CERN Accelerating science

BibRank Record Sorter API

Invenio Bibrank Record Sorter can be called from within your Python
programs via a high-level API and a mid-mid level API.

1. High-level API

   Description:

      The high-level access to the BibRank Record Sorter is provided
      by exactly the same function as called from the web interface
      when users submit their queries, if a rank method has been
      selected. This should guarantee exactly the same behaviour if
      the same parameters are given.

      There are three thing to note: (i) When a search is done, the
      search engine is sending a intbitset containing all the records that
      matches the query. Since only records in the intbitset are ranked, a
      intbitset must be created containing wished records to rank and be sent
      as a parameter to the function. (ii) Some rank methods may choose to
      ignore the intbitset, like the "Similar Records" function. (iii) In case
      of an error ranking the records, the returned data is different.

   Signature:

      def rank_records(rank_method_code, rank_limit_relevance,
                       hitset_global, pattern, verbose=0):
       """
       rank_method_code - 'jif', 'wrd' or other methods
       rank_limit_relevance - a number defining the threshold of which
       to rank records, may be ignored by rank method.
       hitset_global, search engine hits, if all records should be
       ranked, fill the intbitset with ones.
       pattern, search engine query or record ID, must be a
       list. ['CERN', 'fermilab'] or ['recid:12345']
       verbose, verbose level - 0-9 defines how much debug information
       should be shown

       output if successfull:
       list of records - [123, 321, 12451, 123, 12, 4]
       list of rank values - ascending, same length as the list of
       records [0, 10, 20, 30, 40, 100]
       prefix - text to show before the rank value, '<--' hides rank
       value, defined in config file.
       postfix - text to show after the rank value, '-!>' hides rank
       value, defined in config file.
       verbose_output - the debug text depending on the verbose level.

       output if error:
       list of records - is None
       list of rank values - is None
       prefix - Contains headline of error
       postfix - Error message or error box if exception.
       verbose_output - the debug text depending on the verbose level.
       """


   Examples:

      >>> # import the function:
      >>> from invenio.bibrank_record_sorter import rank_records
      >>> # rank all records with the words 'higgs boson' according to the method "wrd"
      >>> rank_records('wrd', 0, a_hitset, ['higgs', 'boson'], 0)
      >>> # find similar records to the record 12345, hitset is here ignored because of 'similar records'
      >>> rank_records('wrd', 0, a_hitset, ['recid:12345'], 0)
      >>> # rank all records based on jif value
      >>> rank_records('jif', 0, a_hitset, [], 0)

2. Mid-level API

   Description:

      Using the mid-level API, you can call directly the various methods
      for ranking. The functions will not return data in a way the search
      engine understands. They will neither find out if it is the correct
      function that is called, but return an error if wrong code/function
      is used.

   Signatures:
      def combine_method(rank_method_code, pattern, hitset, rank_limit_relevance,verbose):
      -This method calls each method mentioned in the config file and add the results together

      def find_similar(rank_method_code, recID, hitset, rank_limit_relevance,
      -This method finds similar records based on the one given in the recID field. The recID field
       must be a integer value. hitset is ignored. rank_method_code has to be 'wrd'.

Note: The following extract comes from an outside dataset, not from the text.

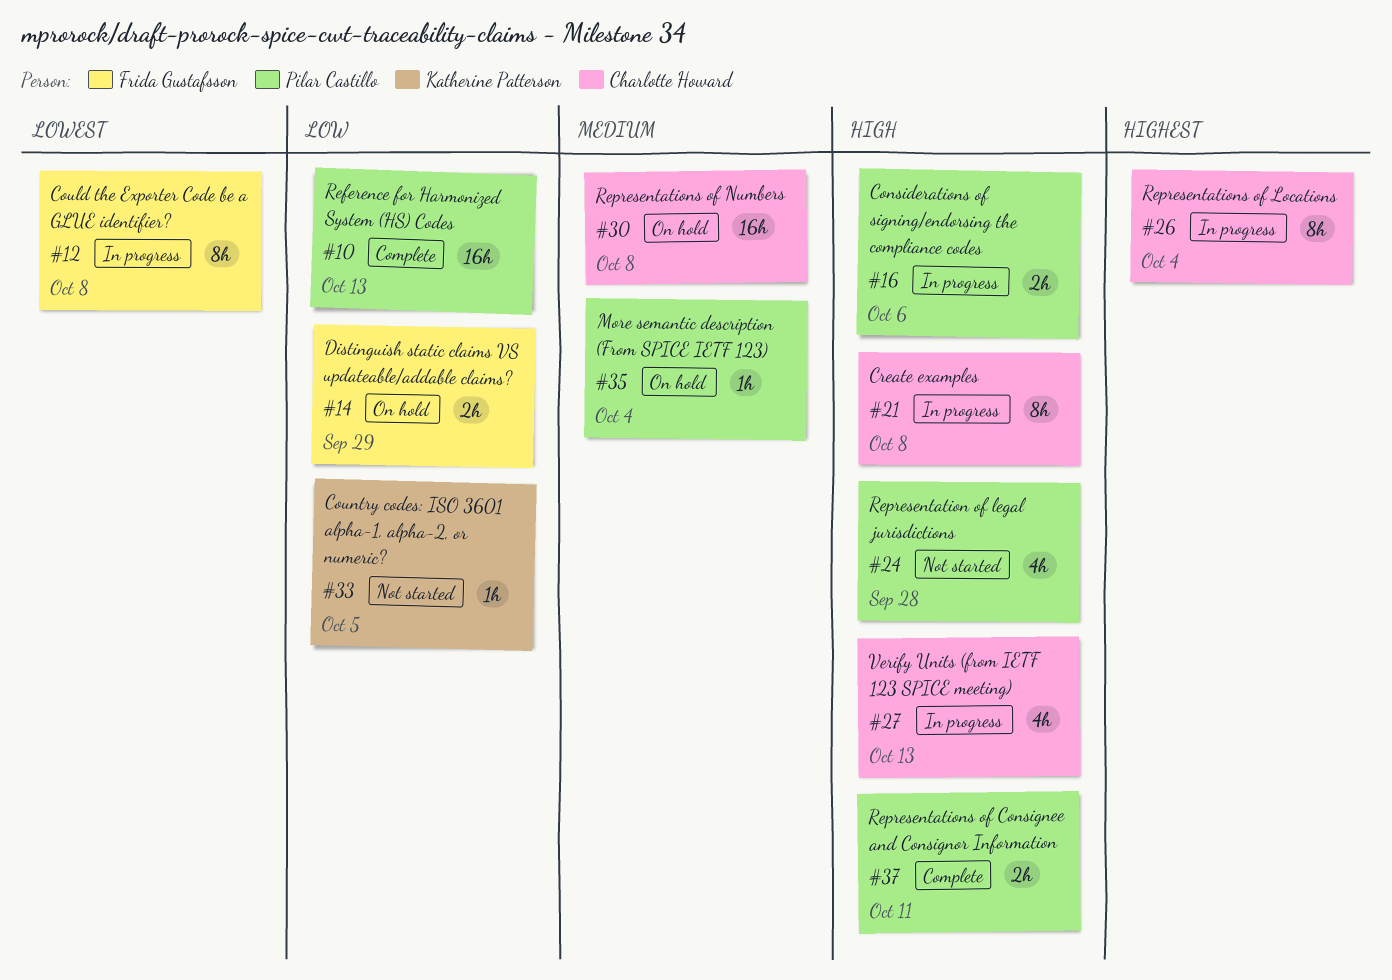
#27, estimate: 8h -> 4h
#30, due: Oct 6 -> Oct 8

      def word_frequency(rank_method_code, lwords, hitset, rank_limit_relevance,verbose):
      -This method ranks records based on the list of words in lwords field. rank_method_code has to be
       'wrd'. Only records in hitset is ranked.

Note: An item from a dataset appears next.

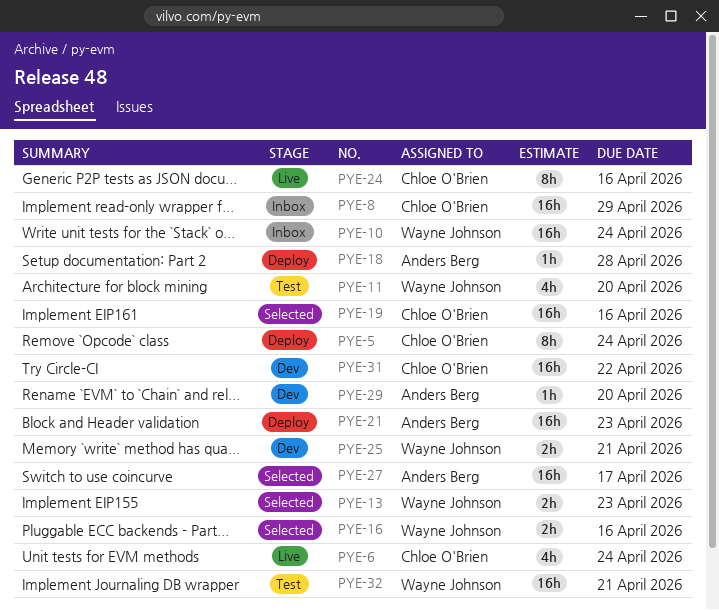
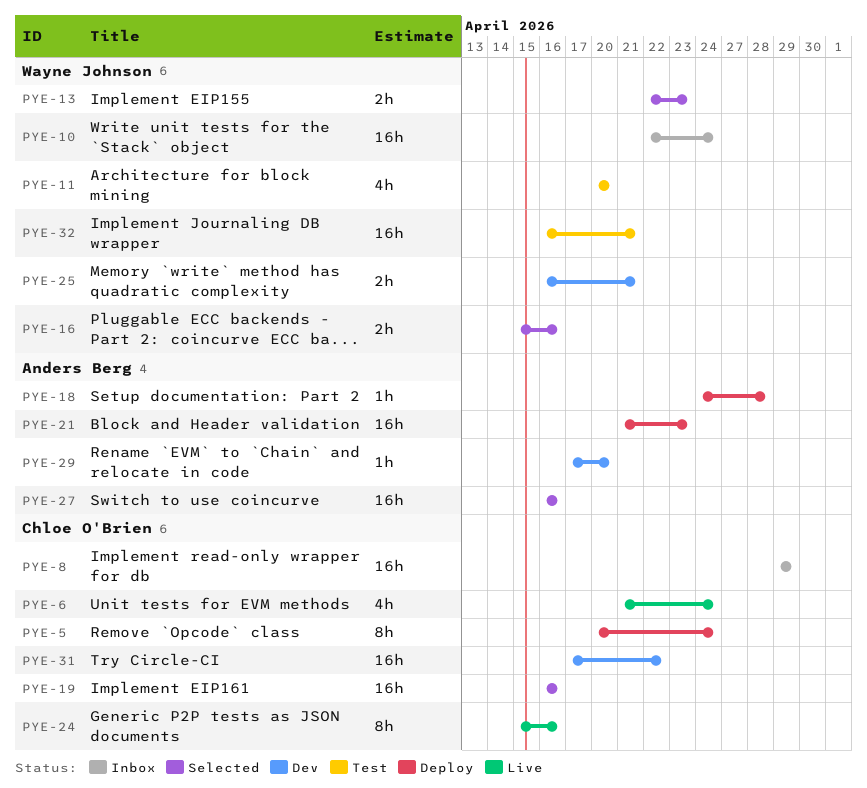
PYE-27, due: Apr 17 -> Apr 16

      def rank_by_method(rank_method_code, lwords, hitset, rank_limit_relevance,verbose):
      -All other rank methods uses this function together with data from the rnkMETHODDATA table
       (a dictionary of {recid: (text, value)} to rank the data. Only records in the hitset is ranked.

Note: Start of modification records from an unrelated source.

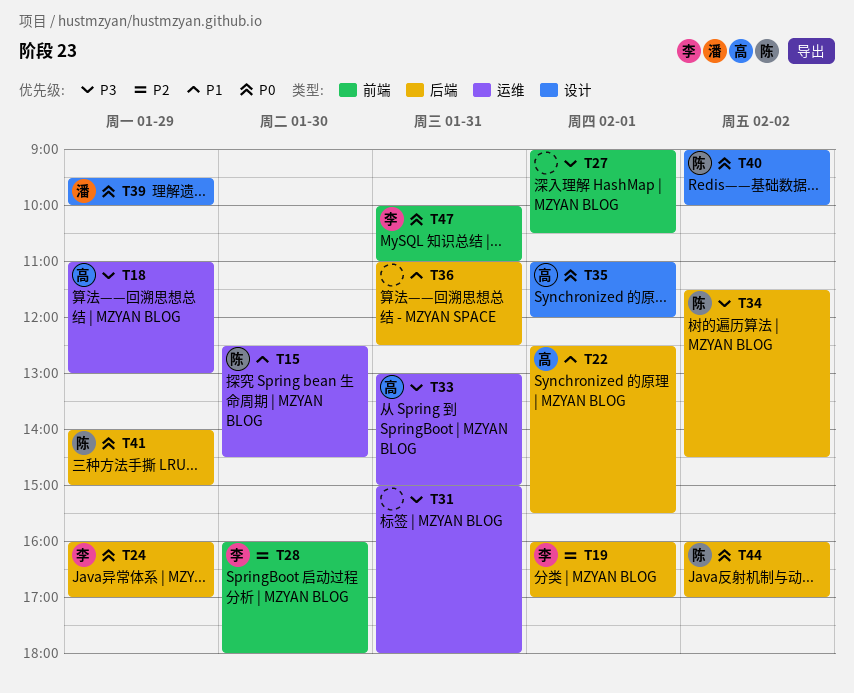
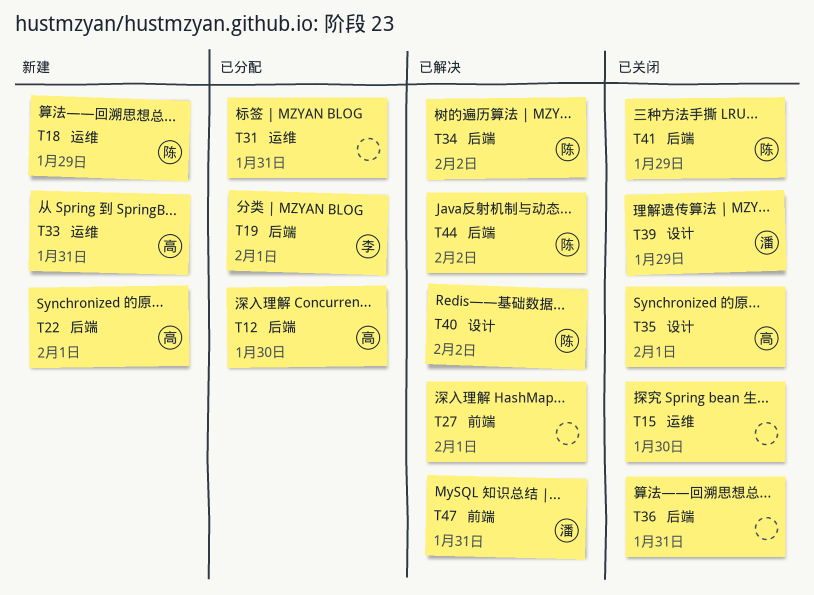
T12: none -> present
T15, owner: 陈 -> none
T18, owner: 高 -> 陈
T24: present -> none
T28: present -> none
T47, owner: 李 -> 潘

      These mid-level API functions demands that the function create_rnkmethod_cache() has been called,
      since it loads the config options needed.
      The rank methods returns all the same data:
      ([[recid, value],[recid, value]], prefix, postfix, verbose_output)

   Examples:

      >>> # import the function:
      >>> from invenio.bibrank_record_sorter import find_similar
      >>> # find records similar to 12345, hitset must be full
      >>> find_similar('wrd', 12345, hitset, 0, 0)
      >>> # rank records according to a method called jif, using the single_tag...based method.
      >>> # the list of words is here ignored, only the records in the hitset are used.
      >>> rank_by_method('jif',['higgs'], hitset, 0, 0)
      >>> # rank records containing ['higgs', 'boson'] using word similarity ('wrd')
      >>> word_similarity('wrd',['higgs', 'boson'], hitset, 0, 0)
      >>> # rank records using various methods, which methods to use is read from the config file.
      >>> combine_method('cmb', ['higgs','boson'], hitset, 0, 0)